*** Block opens ***

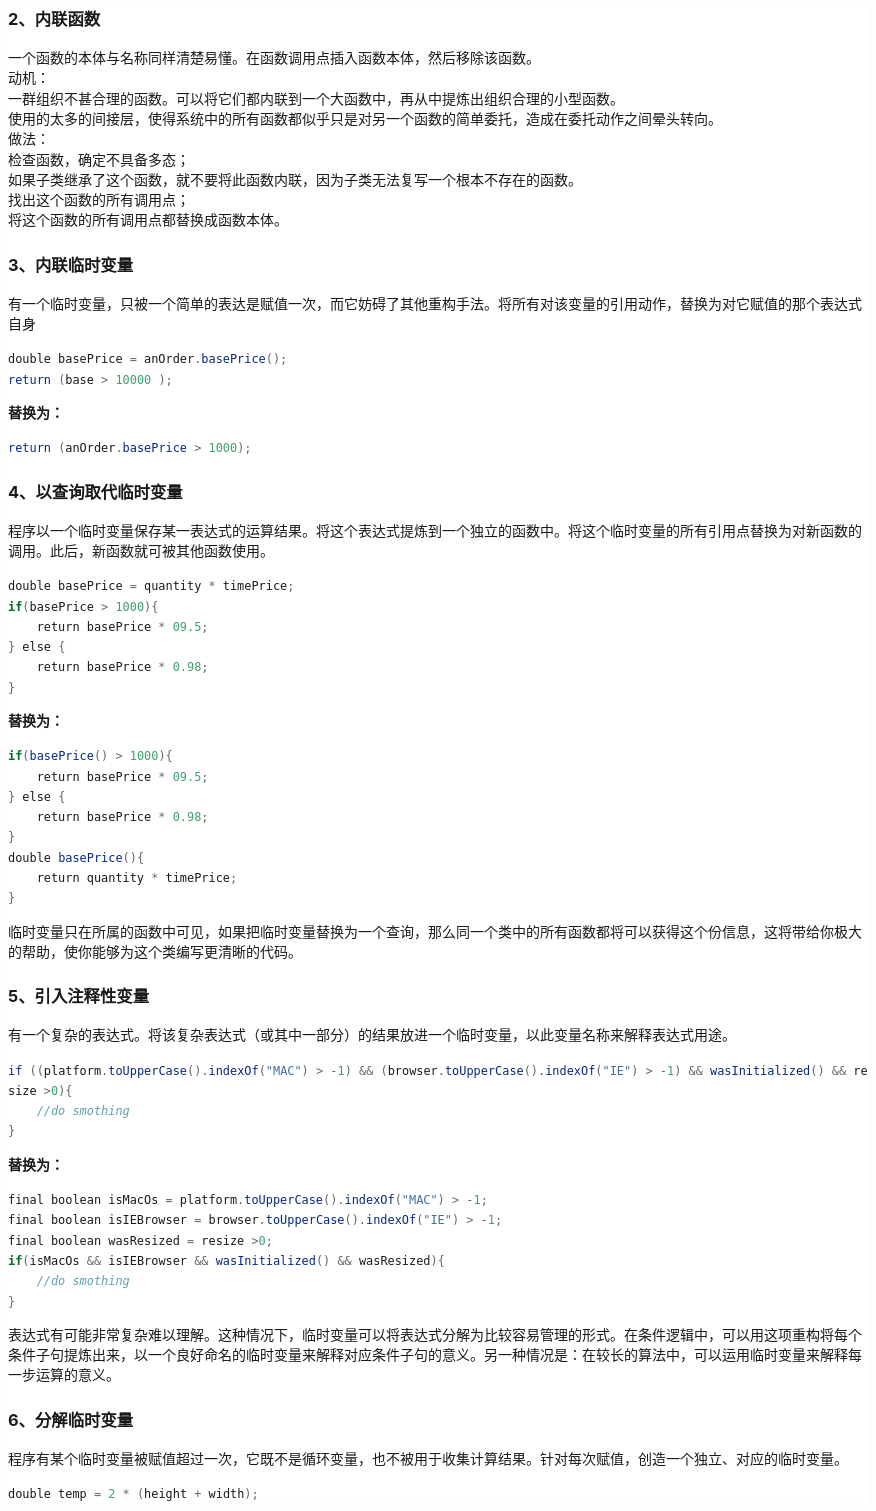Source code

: ### 2、内联函数
一个函数的本体与名称同样清楚易懂。在函数调用点插入函数本体，然后移除该函数。<br />动机：<br />一群组织不甚合理的函数。可以将它们都内联到一个大函数中，再从中提炼出组织合理的小型函数。<br />使用的太多的间接层，使得系统中的所有函数都似乎只是对另一个函数的简单委托，造成在委托动作之间晕头转向。<br />做法：<br />检查函数，确定不具备多态；<br />如果子类继承了这个函数，就不要将此函数内联，因为子类无法复写一个根本不存在的函数。<br />找出这个函数的所有调用点；<br />将这个函数的所有调用点都替换成函数本体。
<a name="NooBb"></a>
### 3、内联临时变量
有一个临时变量，只被一个简单的表达是赋值一次，而它妨碍了其他重构手法。将所有对该变量的引用动作，替换为对它赋值的那个表达式自身
```java
double basePrice = anOrder.basePrice();
return (base > 10000 );
```
**替换为：**
```java
return (anOrder.basePrice > 1000);
```
<a name="cQuqd"></a>
### 4、以查询取代临时变量
程序以一个临时变量保存某一表达式的运算结果。将这个表达式提炼到一个独立的函数中。将这个临时变量的所有引用点替换为对新函数的调用。此后，新函数就可被其他函数使用。
```java
double basePrice = quantity * timePrice;
if(basePrice > 1000){
    return basePrice * 09.5;
} else {
    return basePrice * 0.98;
}
```
**替换为：**
```java
if(basePrice() > 1000){
    return basePrice * 09.5;
} else {
    return basePrice * 0.98;
}
double basePrice(){
    return quantity * timePrice;
}
```
临时变量只在所属的函数中可见，如果把临时变量替换为一个查询，那么同一个类中的所有函数都将可以获得这个份信息，这将带给你极大的帮助，使你能够为这个类编写更清晰的代码。
<a name="dpa3q"></a>
### 5、引入注释性变量
有一个复杂的表达式。将该复杂表达式（或其中一部分）的结果放进一个临时变量，以此变量名称来解释表达式用途。
```java
if ((platform.toUpperCase().indexOf("MAC") > -1) && (browser.toUpperCase().indexOf("IE") > -1) && wasInitialized() && resize >0){
    //do smothing
}
```
**替换为：**
```java
final boolean isMacOs = platform.toUpperCase().indexOf("MAC") > -1;
final boolean isIEBrowser = browser.toUpperCase().indexOf("IE") > -1;
final boolean wasResized = resize >0;
if(isMacOs && isIEBrowser && wasInitialized() && wasResized){
    //do smothing
}
```
表达式有可能非常复杂难以理解。这种情况下，临时变量可以将表达式分解为比较容易管理的形式。在条件逻辑中，可以用这项重构将每个条件子句提炼出来，以一个良好命名的临时变量来解释对应条件子句的意义。另一种情况是：在较长的算法中，可以运用临时变量来解释每一步运算的意义。
<a name="XqpHq"></a>
### 6、分解临时变量
程序有某个临时变量被赋值超过一次，它既不是循环变量，也不被用于收集计算结果。针对每次赋值，创造一个独立、对应的临时变量。
```java
double temp = 2 * (height + width);
```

*** Block closes ***

▸ Task to carry out: The answer must be an exact copy of the lines from the one containing "### 4、以查询取代临时变量" through the last line of the records, both included.

▸ Solution to this exercise:
### 4、以查询取代临时变量
程序以一个临时变量保存某一表达式的运算结果。将这个表达式提炼到一个独立的函数中。将这个临时变量的所有引用点替换为对新函数的调用。此后，新函数就可被其他函数使用。
```java
double basePrice = quantity * timePrice;
if(basePrice > 1000){
    return basePrice * 09.5;
} else {
    return basePrice * 0.98;
}
```
**替换为：**
```java
if(basePrice() > 1000){
    return basePrice * 09.5;
} else {
    return basePrice * 0.98;
}
double basePrice(){
    return quantity * timePrice;
}
```
临时变量只在所属的函数中可见，如果把临时变量替换为一个查询，那么同一个类中的所有函数都将可以获得这个份信息，这将带给你极大的帮助，使你能够为这个类编写更清晰的代码。
<a name="dpa3q"></a>
### 5、引入注释性变量
有一个复杂的表达式。将该复杂表达式（或其中一部分）的结果放进一个临时变量，以此变量名称来解释表达式用途。
```java
if ((platform.toUpperCase().indexOf("MAC") > -1) && (browser.toUpperCase().indexOf("IE") > -1) && wasInitialized() && resize >0){
    //do smothing
}
```
**替换为：**
```java
final boolean isMacOs = platform.toUpperCase().indexOf("MAC") > -1;
final boolean isIEBrowser = browser.toUpperCase().indexOf("IE") > -1;
final boolean wasResized = resize >0;
if(isMacOs && isIEBrowser && wasInitialized() && wasResized){
    //do smothing
}
```
表达式有可能非常复杂难以理解。这种情况下，临时变量可以将表达式分解为比较容易管理的形式。在条件逻辑中，可以用这项重构将每个条件子句提炼出来，以一个良好命名的临时变量来解释对应条件子句的意义。另一种情况是：在较长的算法中，可以运用临时变量来解释每一步运算的意义。
<a name="XqpHq"></a>
### 6、分解临时变量
程序有某个临时变量被赋值超过一次，它既不是循环变量，也不被用于收集计算结果。针对每次赋值，创造一个独立、对应的临时变量。
```java
double temp = 2 * (height + width);
```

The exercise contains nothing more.